* Source extract
---+---

With his muscular build, shiny head and sunglasses, Hayes cut a striking figure at a time when most of his contemporaries were sporting Afros. His music, which came to be known as urban-contemporary, paved the way for disco as well as romantic crooners like Barry White.

And in his spoken-word introductions and interludes, Hayes was essentially rapping before there was rap. His career hit another high in 1997 when he became the voice of Chef, the sensible school cook and devoted ladies man on the animated TV show ''South Park.''

''Isaac Hayes embodies everything that's soul music,'' Collin Stanback, an A&R executive at Stax, told The Associated Press on Sunday. ''When you think of soul music you think of Isaac Hayes -- the expression ... the sound and the creativity that goes along with it.''

Hayes was about to begin work on a new album for Stax, the soul record label he helped build to legendary status. And he had recently finished work on a movie called ''Soul Men'' in which he played himself, starring Samuel Jackson and Bernie Mac, who died on Saturday.

Steve Shular, a spokesman for the sheriff's office, said authorities received a 911 call after Hayes' wife and young son and his wife's cousin returned home from the grocery store and found him collapsed in a downstairs bedroom. A sheriff's deputy administered CPR until paramedics arrived.

''The treadmill was running but he was unresponsive lying on the floor,'' Shular said.

The album ''Hot Buttered Soul'' made Hayes a star in 1969. His shaven head, gold chains and sunglasses gave him a compelling visual image.

---+---

* Listed records

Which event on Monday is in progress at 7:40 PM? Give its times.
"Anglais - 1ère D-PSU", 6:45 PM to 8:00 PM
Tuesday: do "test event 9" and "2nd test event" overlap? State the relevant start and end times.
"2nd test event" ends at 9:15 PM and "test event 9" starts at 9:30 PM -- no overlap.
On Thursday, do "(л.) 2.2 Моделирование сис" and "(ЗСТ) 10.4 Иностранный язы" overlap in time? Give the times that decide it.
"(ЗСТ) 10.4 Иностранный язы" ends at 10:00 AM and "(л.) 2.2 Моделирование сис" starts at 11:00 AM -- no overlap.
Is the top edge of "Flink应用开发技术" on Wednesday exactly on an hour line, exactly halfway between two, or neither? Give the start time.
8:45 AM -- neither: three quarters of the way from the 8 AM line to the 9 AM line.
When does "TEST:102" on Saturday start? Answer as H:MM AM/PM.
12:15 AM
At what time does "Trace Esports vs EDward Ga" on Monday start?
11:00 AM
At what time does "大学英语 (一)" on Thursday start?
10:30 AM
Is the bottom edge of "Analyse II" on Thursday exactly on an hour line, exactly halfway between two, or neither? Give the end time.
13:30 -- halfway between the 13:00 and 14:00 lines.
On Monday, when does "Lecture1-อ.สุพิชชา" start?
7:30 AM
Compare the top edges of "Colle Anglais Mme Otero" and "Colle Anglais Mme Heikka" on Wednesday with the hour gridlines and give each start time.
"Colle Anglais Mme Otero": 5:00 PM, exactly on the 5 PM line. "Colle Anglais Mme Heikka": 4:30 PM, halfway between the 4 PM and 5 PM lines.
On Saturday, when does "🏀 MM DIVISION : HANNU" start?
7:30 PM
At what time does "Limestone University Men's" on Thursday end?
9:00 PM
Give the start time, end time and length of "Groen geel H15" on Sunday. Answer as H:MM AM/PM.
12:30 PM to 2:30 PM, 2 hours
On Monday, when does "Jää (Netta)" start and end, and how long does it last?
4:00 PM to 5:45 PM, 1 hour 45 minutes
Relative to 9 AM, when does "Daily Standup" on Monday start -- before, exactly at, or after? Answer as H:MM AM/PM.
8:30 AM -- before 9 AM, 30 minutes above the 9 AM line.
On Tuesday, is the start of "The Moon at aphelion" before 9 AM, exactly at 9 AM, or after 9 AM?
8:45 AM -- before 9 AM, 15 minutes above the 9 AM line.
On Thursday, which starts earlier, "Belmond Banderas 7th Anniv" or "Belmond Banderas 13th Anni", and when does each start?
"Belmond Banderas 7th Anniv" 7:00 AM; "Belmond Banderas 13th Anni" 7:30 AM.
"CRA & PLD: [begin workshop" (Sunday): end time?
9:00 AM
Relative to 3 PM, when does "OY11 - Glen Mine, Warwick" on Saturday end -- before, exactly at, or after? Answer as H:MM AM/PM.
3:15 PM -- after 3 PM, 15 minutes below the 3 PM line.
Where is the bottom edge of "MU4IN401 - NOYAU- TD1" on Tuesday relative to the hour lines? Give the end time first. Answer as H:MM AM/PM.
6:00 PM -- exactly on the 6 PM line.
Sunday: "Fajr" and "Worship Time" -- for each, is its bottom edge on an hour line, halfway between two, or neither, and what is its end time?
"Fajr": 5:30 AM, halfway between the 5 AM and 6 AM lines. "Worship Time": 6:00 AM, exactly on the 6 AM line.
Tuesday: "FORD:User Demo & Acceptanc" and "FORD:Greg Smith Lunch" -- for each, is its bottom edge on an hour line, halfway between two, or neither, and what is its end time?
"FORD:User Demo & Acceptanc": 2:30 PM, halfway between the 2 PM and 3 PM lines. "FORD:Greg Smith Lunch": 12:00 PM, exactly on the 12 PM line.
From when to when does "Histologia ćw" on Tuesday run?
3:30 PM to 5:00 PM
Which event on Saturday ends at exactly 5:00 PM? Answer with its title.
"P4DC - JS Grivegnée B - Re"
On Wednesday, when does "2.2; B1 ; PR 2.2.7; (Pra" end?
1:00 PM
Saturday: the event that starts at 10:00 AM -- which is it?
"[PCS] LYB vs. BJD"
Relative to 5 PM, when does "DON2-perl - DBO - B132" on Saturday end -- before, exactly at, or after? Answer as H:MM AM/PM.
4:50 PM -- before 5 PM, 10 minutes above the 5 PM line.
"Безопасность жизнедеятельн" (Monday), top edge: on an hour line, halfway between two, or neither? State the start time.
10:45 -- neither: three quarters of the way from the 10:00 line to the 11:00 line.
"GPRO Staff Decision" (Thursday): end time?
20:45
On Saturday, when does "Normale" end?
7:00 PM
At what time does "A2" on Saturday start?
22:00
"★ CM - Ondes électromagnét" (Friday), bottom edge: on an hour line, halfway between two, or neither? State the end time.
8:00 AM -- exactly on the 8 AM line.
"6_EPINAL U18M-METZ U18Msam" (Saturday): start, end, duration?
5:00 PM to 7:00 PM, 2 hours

---+---

* To be done
a) According to the Isaac Hayes article, which album made Hayes a star in 1969?
b) Pick out each line of the records that contains the string "Otero".
The records have no connection to the text about Isaac Hayes.

* Responses for each task
a) "Hot Buttered Soul"

b)
Compare the top edges of "Colle Anglais Mme Otero" and "Colle Anglais Mme Heikka" on Wednesday with the hour gridlines and give each start time.
"Colle Anglais Mme Otero": 5:00 PM, exactly on the 5 PM line. "Colle Anglais Mme Heikka": 4:30 PM, halfway between the 4 PM and 5 PM lines.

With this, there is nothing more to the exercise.